COMMUNIQUE DE PRESSE du Collectif VAN – 31 août 2005 - 19:15:00

Le Collectif VAN prend la tension de lÂ’Europe
avant l’échéance du 3 octobre 2005

Piquet hebdomadaire de protestation
chaque vendredi du 2 au 30 septembre 2005
de 19 :15 à 20 :00
sur le Parvis de l’Opéra Bastille à Paris (75011)


LETTRE OUVERTE AUX DIRIGEANTS EUROPEENS


Eté 2005 : chronique d’une capitulation annoncée ?
Les Ministres européens des Affaires étrangères vont valider demain le cadre des négociations d’adhésion de la Turquie dont l’ouverture est prévue le 3 octobre. Des réunions informelles de préparation entre les différentes parties ont eu lieu pendant les vacances de l’Europe.
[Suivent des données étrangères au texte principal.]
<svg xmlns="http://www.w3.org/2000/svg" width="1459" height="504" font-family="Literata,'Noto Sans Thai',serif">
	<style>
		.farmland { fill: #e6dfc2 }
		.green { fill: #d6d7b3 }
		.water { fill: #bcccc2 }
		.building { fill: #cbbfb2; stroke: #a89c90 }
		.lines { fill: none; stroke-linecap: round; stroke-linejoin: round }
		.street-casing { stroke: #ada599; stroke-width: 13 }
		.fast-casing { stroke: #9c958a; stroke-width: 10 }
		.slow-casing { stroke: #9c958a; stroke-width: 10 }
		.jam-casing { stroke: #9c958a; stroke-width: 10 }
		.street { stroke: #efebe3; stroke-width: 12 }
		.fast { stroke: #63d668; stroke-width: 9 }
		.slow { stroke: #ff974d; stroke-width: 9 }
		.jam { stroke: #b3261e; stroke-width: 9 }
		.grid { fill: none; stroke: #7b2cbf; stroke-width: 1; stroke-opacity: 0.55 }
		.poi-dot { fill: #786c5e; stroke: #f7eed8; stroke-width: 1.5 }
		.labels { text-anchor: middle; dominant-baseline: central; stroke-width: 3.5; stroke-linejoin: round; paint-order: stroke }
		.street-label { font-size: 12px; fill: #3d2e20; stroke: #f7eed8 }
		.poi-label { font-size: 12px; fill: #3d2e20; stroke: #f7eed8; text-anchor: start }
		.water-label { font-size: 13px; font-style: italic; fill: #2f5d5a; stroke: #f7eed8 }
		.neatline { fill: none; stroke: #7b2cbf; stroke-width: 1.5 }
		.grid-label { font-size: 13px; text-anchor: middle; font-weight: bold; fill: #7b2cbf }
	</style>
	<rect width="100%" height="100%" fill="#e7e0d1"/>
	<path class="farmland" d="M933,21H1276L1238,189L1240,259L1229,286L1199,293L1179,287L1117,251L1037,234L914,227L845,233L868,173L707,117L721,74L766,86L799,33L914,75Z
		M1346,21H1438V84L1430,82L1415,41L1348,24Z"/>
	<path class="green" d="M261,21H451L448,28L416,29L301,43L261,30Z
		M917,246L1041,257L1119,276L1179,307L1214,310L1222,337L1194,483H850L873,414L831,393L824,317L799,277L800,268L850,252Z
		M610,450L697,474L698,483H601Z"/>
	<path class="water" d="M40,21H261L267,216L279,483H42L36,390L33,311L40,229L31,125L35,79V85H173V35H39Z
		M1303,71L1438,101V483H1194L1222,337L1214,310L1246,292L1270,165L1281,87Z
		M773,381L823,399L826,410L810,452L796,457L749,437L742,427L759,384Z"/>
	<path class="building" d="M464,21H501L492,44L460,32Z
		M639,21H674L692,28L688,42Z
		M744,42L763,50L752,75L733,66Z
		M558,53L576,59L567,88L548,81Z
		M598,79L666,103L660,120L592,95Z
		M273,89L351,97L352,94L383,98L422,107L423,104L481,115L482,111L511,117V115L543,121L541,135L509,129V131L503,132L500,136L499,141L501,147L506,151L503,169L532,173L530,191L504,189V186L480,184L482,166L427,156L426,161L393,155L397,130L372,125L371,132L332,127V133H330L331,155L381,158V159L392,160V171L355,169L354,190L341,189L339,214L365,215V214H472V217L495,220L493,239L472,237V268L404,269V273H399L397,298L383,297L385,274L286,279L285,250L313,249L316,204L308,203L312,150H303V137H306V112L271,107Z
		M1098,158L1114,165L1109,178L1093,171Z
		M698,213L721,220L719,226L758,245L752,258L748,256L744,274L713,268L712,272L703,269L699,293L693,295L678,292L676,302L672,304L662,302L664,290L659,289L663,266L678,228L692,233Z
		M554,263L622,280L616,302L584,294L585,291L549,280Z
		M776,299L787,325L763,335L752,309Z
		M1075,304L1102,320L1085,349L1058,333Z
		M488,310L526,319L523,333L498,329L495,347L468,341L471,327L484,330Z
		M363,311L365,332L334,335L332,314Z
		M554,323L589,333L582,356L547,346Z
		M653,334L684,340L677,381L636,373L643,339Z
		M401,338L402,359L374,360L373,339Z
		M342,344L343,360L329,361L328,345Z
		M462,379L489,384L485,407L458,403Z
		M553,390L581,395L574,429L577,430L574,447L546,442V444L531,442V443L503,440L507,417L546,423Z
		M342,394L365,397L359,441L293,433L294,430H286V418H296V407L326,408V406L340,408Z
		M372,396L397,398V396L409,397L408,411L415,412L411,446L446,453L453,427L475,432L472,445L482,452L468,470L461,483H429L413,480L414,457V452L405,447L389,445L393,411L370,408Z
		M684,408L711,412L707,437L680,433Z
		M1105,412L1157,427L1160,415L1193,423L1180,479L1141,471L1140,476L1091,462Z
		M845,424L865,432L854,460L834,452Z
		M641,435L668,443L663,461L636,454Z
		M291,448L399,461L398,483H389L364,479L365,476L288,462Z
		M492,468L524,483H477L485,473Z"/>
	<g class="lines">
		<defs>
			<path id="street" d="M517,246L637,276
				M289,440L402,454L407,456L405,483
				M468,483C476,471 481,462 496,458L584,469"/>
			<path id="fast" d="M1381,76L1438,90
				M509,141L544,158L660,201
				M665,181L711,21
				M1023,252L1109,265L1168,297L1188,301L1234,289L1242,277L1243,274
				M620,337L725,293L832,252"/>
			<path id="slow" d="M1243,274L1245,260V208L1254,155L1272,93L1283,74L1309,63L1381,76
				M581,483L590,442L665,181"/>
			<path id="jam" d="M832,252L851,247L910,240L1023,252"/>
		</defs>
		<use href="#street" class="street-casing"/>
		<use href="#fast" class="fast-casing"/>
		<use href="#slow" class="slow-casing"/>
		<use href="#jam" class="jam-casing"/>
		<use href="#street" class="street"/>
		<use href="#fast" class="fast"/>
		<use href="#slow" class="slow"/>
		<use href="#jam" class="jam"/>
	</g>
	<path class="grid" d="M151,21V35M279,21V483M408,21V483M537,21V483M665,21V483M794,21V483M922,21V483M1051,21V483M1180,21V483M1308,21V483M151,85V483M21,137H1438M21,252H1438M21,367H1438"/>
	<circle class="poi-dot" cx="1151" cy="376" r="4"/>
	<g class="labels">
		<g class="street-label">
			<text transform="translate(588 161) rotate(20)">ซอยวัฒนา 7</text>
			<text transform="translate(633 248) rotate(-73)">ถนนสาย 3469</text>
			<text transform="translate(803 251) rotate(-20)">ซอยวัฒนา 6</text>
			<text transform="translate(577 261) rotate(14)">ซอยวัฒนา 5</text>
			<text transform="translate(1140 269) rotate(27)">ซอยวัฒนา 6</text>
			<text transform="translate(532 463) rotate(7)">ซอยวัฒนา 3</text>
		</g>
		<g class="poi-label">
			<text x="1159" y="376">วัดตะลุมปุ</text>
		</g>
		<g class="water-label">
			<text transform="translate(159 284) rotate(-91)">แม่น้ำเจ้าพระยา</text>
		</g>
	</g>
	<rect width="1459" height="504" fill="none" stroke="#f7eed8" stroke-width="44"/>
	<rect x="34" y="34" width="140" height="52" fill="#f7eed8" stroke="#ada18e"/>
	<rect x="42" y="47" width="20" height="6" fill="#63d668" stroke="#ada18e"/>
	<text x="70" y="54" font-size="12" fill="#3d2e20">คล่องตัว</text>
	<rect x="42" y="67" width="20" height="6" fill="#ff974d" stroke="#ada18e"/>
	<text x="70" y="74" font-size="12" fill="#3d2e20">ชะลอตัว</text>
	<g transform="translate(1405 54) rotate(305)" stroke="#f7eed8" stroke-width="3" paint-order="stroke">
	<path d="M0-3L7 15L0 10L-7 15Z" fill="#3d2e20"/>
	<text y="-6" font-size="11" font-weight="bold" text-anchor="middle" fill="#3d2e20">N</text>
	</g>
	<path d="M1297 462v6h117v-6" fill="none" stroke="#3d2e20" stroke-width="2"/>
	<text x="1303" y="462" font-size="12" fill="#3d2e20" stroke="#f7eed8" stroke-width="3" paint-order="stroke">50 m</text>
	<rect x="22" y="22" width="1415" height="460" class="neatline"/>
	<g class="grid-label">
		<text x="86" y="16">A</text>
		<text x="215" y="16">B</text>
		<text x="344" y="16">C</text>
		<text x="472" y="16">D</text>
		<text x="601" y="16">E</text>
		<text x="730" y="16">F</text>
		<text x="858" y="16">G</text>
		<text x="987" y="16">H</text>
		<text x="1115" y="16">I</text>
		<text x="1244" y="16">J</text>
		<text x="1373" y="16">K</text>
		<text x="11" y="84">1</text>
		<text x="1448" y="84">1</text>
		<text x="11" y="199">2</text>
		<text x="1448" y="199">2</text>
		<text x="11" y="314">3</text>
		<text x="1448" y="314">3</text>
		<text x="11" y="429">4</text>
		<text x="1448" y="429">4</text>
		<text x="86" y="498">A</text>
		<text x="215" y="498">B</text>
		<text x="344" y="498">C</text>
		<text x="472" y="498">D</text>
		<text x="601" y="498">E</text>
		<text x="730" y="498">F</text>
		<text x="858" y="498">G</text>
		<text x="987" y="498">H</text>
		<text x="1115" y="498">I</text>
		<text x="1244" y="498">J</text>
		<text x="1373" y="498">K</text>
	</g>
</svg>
Pendant la " vacance ", devrait-on dire, car la messe est dite. Hier, le chef de la diplomatie turque Abdullah Gül a martelé, dans une interview au Turkish Daily News, que la conception d'un " partenariat privilégié " avec la Turquie " est " illégitime et immorale ". Et question " immoralité ", M. Gül, donneur de leçons, expert en chantage, manipulation et falsification négationniste connaît le sujet.

Dès le 27 juillet, la Turquie a imposé, avec l’aval de Tony Blair, actuel président européen, un ultime camouflet aux 25 : l’élargissement du protocole de l’Union douanière aux 10 nouveaux pays membres ne vaudra pas reconnaissance de Chypre, membre d’une Union dont la Turquie ne feint même plus de respecter les principes.

Dominique de Villepin a – le 2 août, autant dire dans une autre vie - envisagé l’éventualité d’un report des négociations en cas de non-reconnaissance de Chypre par Ankara. Hier, il a déclaré entendre simplement "préserver l'unité européenne" sur la question turque. La France confirme par ce revirement l’adage suivant lequel « lorsque le chien aboie, il ne mord pas ». Pourtant l’enjeu est de taille : les 1er et 2 septembre, c’est une certaine idée de l’Europe qui pourra s’exprimer pour la dernière fois. Il suffit qu’un seul Ministre des Affaires étrangères oppose son véto pour que les négociations avec une Turquie ultra-nationaliste et anti-démocratique soient ajournées.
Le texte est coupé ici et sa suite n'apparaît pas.